Median: A measure of the central tendency of a series of values. The median is the value that splits the distribution of the sorted sample in half.

Mode: A measure of central tendency. The mode is the most common value in a series of values.

Ordinal: Ordered numerically in a series, where values may be ranked from least to most but the distances between the ranked values are arbitrary or otherwise unknown.

Ordinal ranking: An ordinal value given to a data point that specifies its value relative to other ordinally valued data, but which does not specify an arithmetic distance between values.

Ordinal scale: A scale in which values can be rank ordered, but in which the distances between points are arbitrary or otherwise unknown.

Point value: A completely certain value assigned to an estimate.

Precautionary principle: An attitude that relates uncertainty to risk perception by specifying that unknown risk should be assumed harmful until proven safe.

Probability: The chance an event will occur, expressed on a scale from 0 (impossible) to 1 (certain), or as a percentage between 0 and 100%

Profile: See Risk profile.

Ranking: See Ordinal ranking.

Rational scale: A scale of measurement that allows values to be ranked from smallest to largest, and the distance between values is a meaningful measure of how much greater or lesser one value is relative to any other value.
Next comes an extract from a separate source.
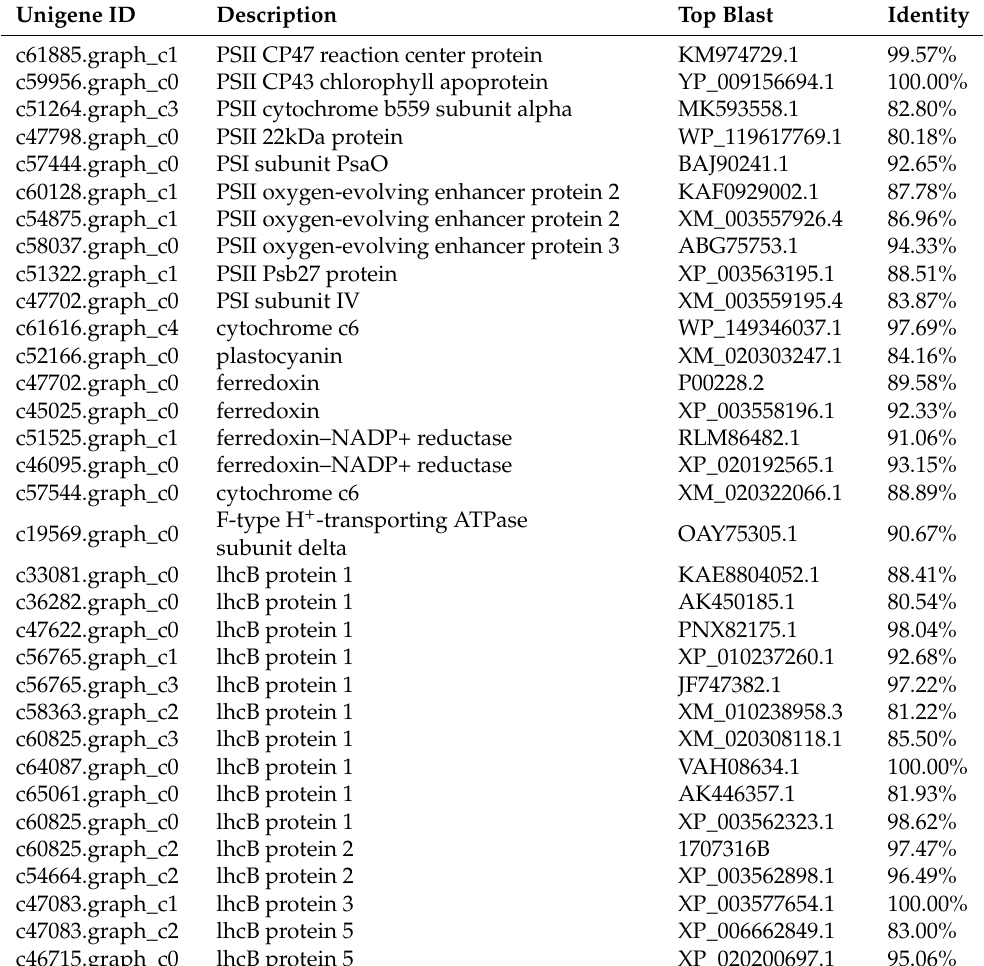
Table 1. Selected unigenes associated with the processes of photosynthesis antenna proteins and photosynthesis in Achnatherum inebrians identified in the RNA-seq analysis, including photosystem II (PSII), photosystem I (PSI), light-harvesting complex II, and chlorophyll a/b binding protein (lhcB). Unigene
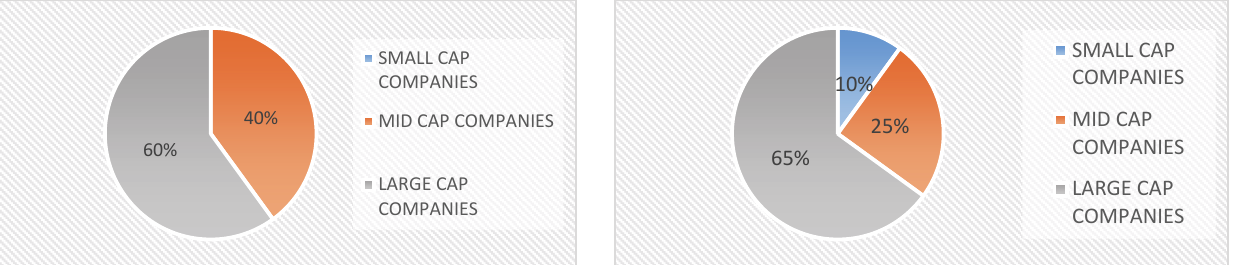
Fig. 4. Top rating portfolio constituents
Risk: In RAMAS Risk Imaging, risk is the frequency that harmful events are expected to occur multiplied by the expected harm.

Risk image: An image or display of digital data describing the risk of harm from one or more hazards. In RAMAS Risk Imaging, the risk image includes the uncertainty regarding both the expected frequency and the expected magnitude of each hazard.

Risk image display: The main graph in RAMAS Risk Imaging where the risk image is shown.

Risk perception: A conclusion regarding actual or potential risk based upon risk data and attitudes towards uncertainty and risk. Individuals perceive risks and groups of individuals with similar attitudes and exposed to similar risk data perceive similar risks.

Risk profile: An image of risk due to all of the potential harms associated with a hazard. A risk profile may be a series of point values if the risk perceiver’s attitudes require complete disregard of uncertainty. Otherwise, a risk profile is an area in frequency/adversity space enclosed by uncertainty bounds.

Risk threshold line: A line specified by regulations, standards, or norms, that is drawn on the risk display for the purpose of comparing with risk profiles. A Basic Safety Objective (BSO) is an example of a risk threshold line.

Severity: The magnitude of adversity or harm. Severity may be measured on an ordinal or a rational scale.

Stereotype: A particular set of attitudes towards uncertainty and risk that describe an individual’s or an interest group’s risk perception.

Trust: An emotional and rational concept linking inferred motives to requirements for equity, justice, and competence. Trust affects attitudes towards uncertainty and risk, which in turn affect risk perception.

Uncertainty: The absence of perfectly detailed knowledge. Uncertainty includes incertitude (the exact value is not known) and variability (the value is changing). Uncertainty may also include other forms such as vagueness, ambiguity and fuzziness (in the sense of border-line cases).

Uncertainty display: A quantified attitude that relates the perception of risk to uncertainty regarding both the uncertain magnitude of a harm and the uncertain frequency with which it may occur.

Uncertainty bound: A bound around frequency, adversity, or risk that is intended to enclose the true but unknown value.

Upper limit: A value of frequency or of adversity that is greater than or equal to the true but unknown frequency or adversity. Also called an upper bound.

Variability: The fluctuation or variation due to randomness or stochasticity. Variability is also associated with aleatory uncertainty, stochastic uncertainty, Type I or Type A uncertainty, irreducible uncertainty, and objective uncertainty.

Visualization: The result of focusing a risk image to view only a particular set of risk perceptions. A risk perception is visualized by specifying attitudes towards uncertainty and risk.